Some optimists assume this problem can be solved by referencing data sets in published manuscripts, which at least include experimental details. But often, no published manuscript ever appears; if it does, its descriptions are rarely adequate to understand the data in the form in which they are deposited. Thus, metadata for data sets must stand on their own, and they need to follow community-accepted guidelines, enumerating the key attributes of experiments.
Stop squandering data: make units of measurement machine-readable
When metadata standards exist, technology can be helpful. The CEDAR Workbench, developed by my group at Stanford University in California, offers a general-purpose approach to creating standardized metadata. CEDAR relies on machine-readable libraries of metadata-reporting guidelines and controlled terminologies adopted by specific disciplines, and it automatically generates forms that prompt those depositing data online to fill in metadata fields and to annotate data sets with all the experimental descriptors endorsed by a given scientific community. (The tool has been used in such disparate fields as biomarker investigations and wind-energy experiments.) The result is metadata that can be searched reliably and that use specific, consistent terms that indicate what an experiment was actually about. (For example, there is only one way to indicate ‘age’.) But the workbench is useless in disciplines that lack basic metadata standards — including most fields of science.

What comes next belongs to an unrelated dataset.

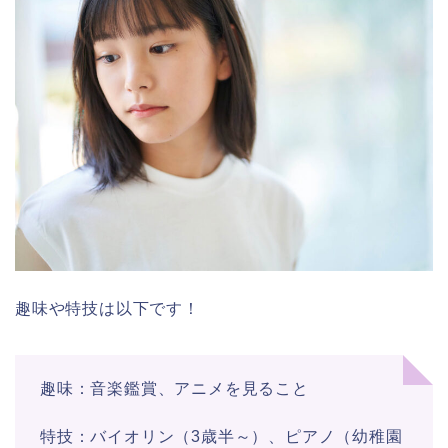
趣味や特技は以下です！
趣味：音楽鑑賞、アニメを見ること
特技：バイオリン（3歳半～）、ピアノ（幼稚園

If we’re serious about sharing data, we need to develop standards that can make data FAIR. Funding agencies must go beyond simple mandates for FAIR data. The Netherlands Organization for Health Research and Development (ZonMw) in The Hague, for example, hosts workshops to develop simple metadata standards that its grant recipients can use. Already, this process has produced guidelines for reporting results related to COVID-19 and antimicrobial resistance, and many more workshops are planned. As a condition of funding, ZonMw requires new grant recipients to use these standards. Other funders should adopt this more participatory approach, providing tailored assistance alongside issuing requirements. This would lead not only to better data sets for targeted research programmes, but also to the creation of metadata standards that communities will want to apply.
If we really want FAIR data, the new international mandates for data sharing will have a significant price tag. The leaders of the ZonMw workshops estimate that development of a single standard costs €40,000 (US$40,000) when considering the labour contributed by the workshop attendees.
Scientists and their funders need to recognize that FAIR data will require more than just a mandate — such data will require an enormous investment. The research community must commit to creating discipline-specific standards for metadata and to applying them throughout the scientific enterprise.